At a distance of 8 km from Dubai International Airport, Bastakia Quarter or Al Bastakia is one of the oldest and traditional Emirati residential areas in Bur Dubai, also known as Old Dubai. Situated along Dubai Creek, it is one of the oldest and most picturesque heritage sites in Dubai.
Also known as the Al Fahidi Historic District of Dubai, Al Bastakia village was built in the late 19th century by Persian merchants who left their native homeland due to ongoing religious persecution, as well as tax breaks and incentives offered by the Emirati government. This place gets its name from Bastak, Iran, the origin of many of the traders who first plied their trades. In its prime, the locality was capable of 60 housing units, most of which were separated by narrow, winding lanes.

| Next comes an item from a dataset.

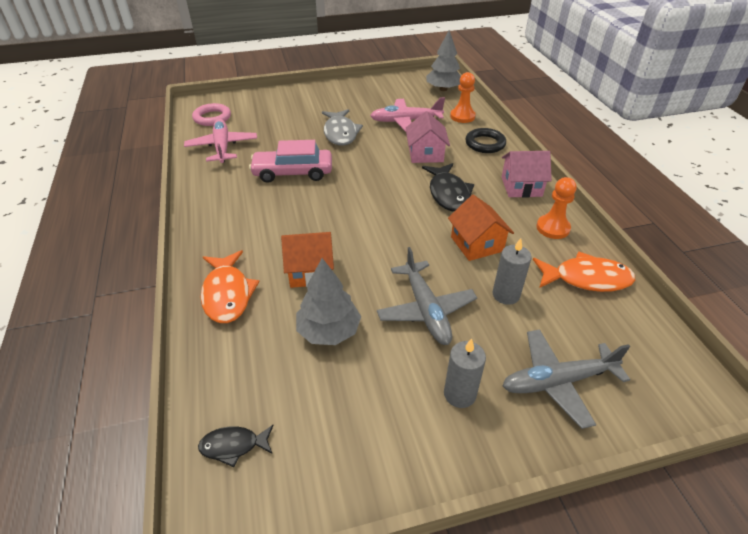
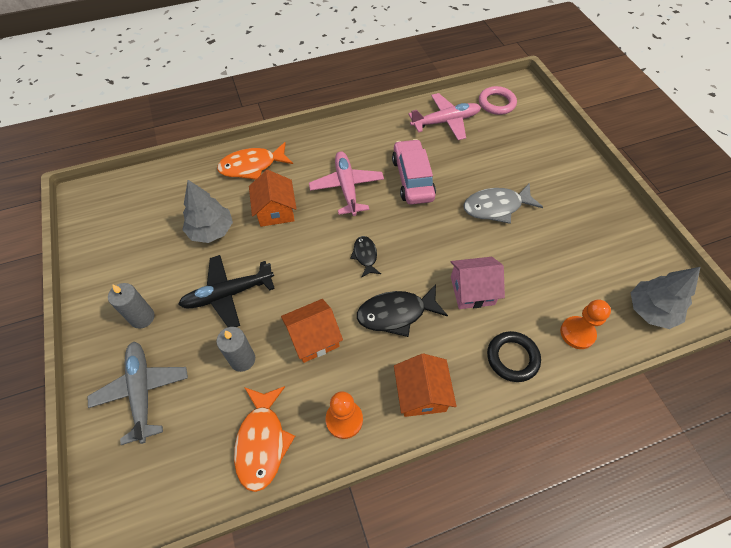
camera: 85 degrees right, 15 degrees up
(233, 446) = (127, 195): black fish -> black fish (365, 256)
(406, 121) = (544, 268): pink plane -> pink plane (347, 187)
(425, 309) = (228, 294): grey plane -> black plane
(521, 187) = (421, 393): pink house -> orange house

In the 1980s half of the Al Fahidi Historical Neighborhood village was destroyed to make way for the development of a new office complex. The remaining houses were mostly used as warehouses or accommodation for foreign laborers. In 1989, the Dubai Municipality directed that the remaining parts of the Al Fahidi Historical Neighborhood were to be demolished. Rayner Otter, a British architect, came to the area and made extensive renovation in the house where he was staying. Rayner started a campaign to preserve the area and wrote a letter to Prince Charles, who was scheduled to visit Dubai that year. On his arrival, Prince Charles asked to visit Al Fahidi Historical Neighborhood and explored the whole area with Rayner Otter. During his visit, the Prince suggested that Al Fahidi Historical Neighborhood should be preserved and then the demolition was canceled. In 2005, a project was initiated by the Dubai Municipality to restore the localities of old buildings and lanes.
Spread over an area of 300 sq. m, what was once a dull, old neighborhood, today is a maze of age-old wonders that still hold true to the real essence of Old Dubai. Al Bastakiya is often referred to as being the soul of Dubai, while others refer to it as being the heart of Dubai due to its central location. Characterized by large buildings made in traditional materials like mud and wood, Al Bastakiya offers a good break from the modernism and technological advancement that Dubai stands for. Tourists will notice the ancient houses with wind towers, beautifully carved wooden doors and wooden lattices while walking on the narrow winding lanes of Al Bastakia village. Now, many of the houses are open to the public in the form of the Dubai Museum, Arabian Tea House, Coffee Museum, Majlis Gallery and Ostra.
Rather than the chaos that accompanies most of Dubai, Bastakiya is a relatively small area that is stuck in a bygone era and can be easily explored by foot. However, opting for a Heritage Tour or Walking Tour through Al Bastakiya is an excellent way of exploring the neighborhood. Most tours also often include a treat to authentic Arabic tea, coffee, and much-loved dates. One can also go for a pleasant dhow ride down the Dubai creek.